Observability is essential for the CSC to ensure that their data is protected within the cloud. This includes monitoring security policies, ensuring compliance with backup and recovery plans, and defining encryption methods. Observability tools can:

• Monitor encryption technologies applied to data at rest and in motion to prevent unauthorized access or tampering.
• Track the execution of backup and failover plans to ensure data integrity and availability, particularly in disaster recovery scenarios.

4. Handling Problem Reports

If issues arise during the use of cloud services, observability plays a significant role in the CSC’s ability to handle problem reports.
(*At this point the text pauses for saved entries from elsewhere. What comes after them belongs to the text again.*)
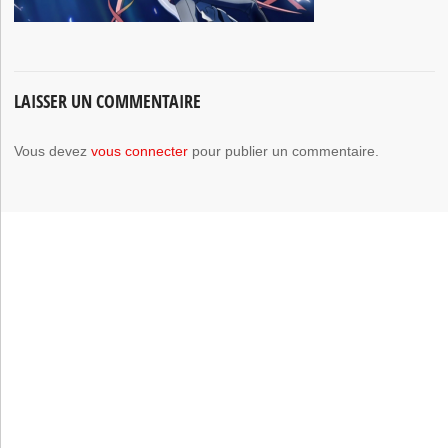
LAISSER UN COMMENTAIRE
Vous devez
vous connecter
pour publier un commentaire.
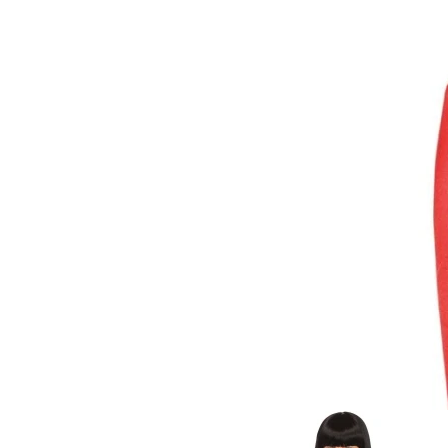
Item
1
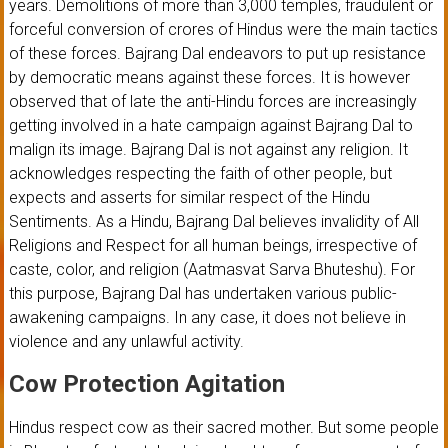
years. Demolitions of more than 3,000 temples, fraudulent or
forceful conversion of crores of Hindus were the main tactics
of these forces. Bajrang Dal endeavors to put up resistance
by democratic means against these forces. It is however
observed that of late the anti-Hindu forces are increasingly
getting involved in a hate campaign against Bajrang Dal to
malign its image. Bajrang Dal is not against any religion. It
acknowledges respecting the faith of other people, but
expects and asserts for similar respect of the Hindu
Sentiments. As a Hindu, Bajrang Dal believes invalidity of All
Religions and Respect for all human beings, irrespective of
caste, color, and religion (Aatmasvat Sarva Bhuteshu). For
this purpose, Bajrang Dal has undertaken various public-
awakening campaigns. In any case, it does not believe in
violence and any unlawful activity.
Cow Protection Agitation
Hindus respect cow as their sacred mother. But some people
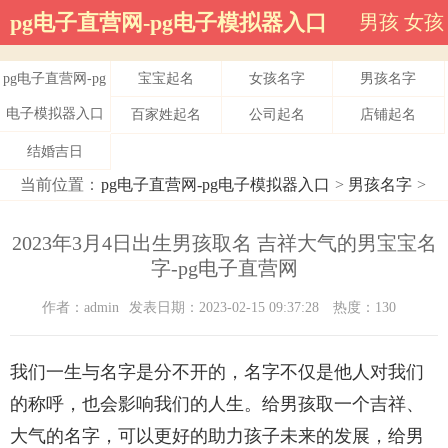
pg电子直营网-pg电子模拟器入口
男孩
女孩
pg电子直营网-pg
宝宝起名
女孩名字
男孩名字
电子模拟器入口
百家姓起名
公司起名
店铺起名
结婚吉日
当前位置：
pg电子直营网-pg电子模拟器入口
>
男孩名字
>
2023年3月4日出生男孩取名 吉祥大气的男宝宝名
字-pg电子直营网
作者：admin
发表日期：2023-02-15 09:37:28
热度：130
我们一生与名字是分不开的，名字不仅是他人对我们
的称呼，也会影响我们的人生。给男孩取一个吉祥、
大气的名字，可以更好的助力孩子未来的发展，给男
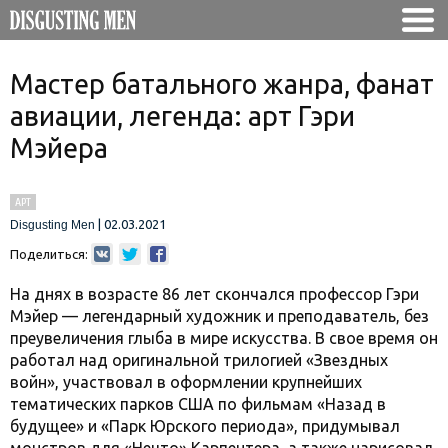
Мастер батального жанра, фанат
авиации, легенда: арт Гэри
Мэйера
АРТ
|
02.03.2021
Disgusting Men
Поделиться:
На днях в возрасте 86 лет скончался профессор Гэри
Мэйер — легендарный художник и преподаватель, без
преувеличения глыба в мире искусства. В свое время он
работал над оригинальной трилогией «Звездных
войн», участвовал в оформлении крупнейших
тематических парков США по фильмам «Назад в
будущее» и «Парк Юрского периода», придумывал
The process includes:

• Impact assessment and troubleshooting: Observability tools help assess the scale and impact of the problem, identifying the root cause and enabling quick troubleshooting.
• Tracking problems with the CSP: Problem resolution is tracked, with observability tools ensuring that each issue is addressed within the agreed-upon timescales, and escalated if necessary.

5. Provide Billing and Usage Reports

Observability is not only about monitoring service performance but also about tracking the usage and billing aspects of cloud services. By integrating observability into the cloud system, CSC can:

• Continuously monitor resource consumption and service usage, which informs billing and invoicing processes. This ensures that usage data is accurately reflected in the reports provided to the CSC business manager.
• Ensure that the billing aligns with actual service consumption, avoiding overbilling or underbilling, and providing transparency into how cloud resources are utilized.

Conclusion

In cloud computing, observability is essential for maintaining a seamless, secure, and efficient relationship between the CSC and CSP. By providing detailed insights into service performance, security, and usage, observability ensures that cloud services meet business requirements, remain secure, and deliver the expected outcomes. Whether it's monitoring service quality, administering security, handling problems, or managing billing, observability helps ensure that cloud computing environments are reliable and perform optimally for all stakeholders involved. ISO/IEC 22123 part 2 describes these cloud computing concepts but the application of observability can provide a strong contribution to the enhancement of quality.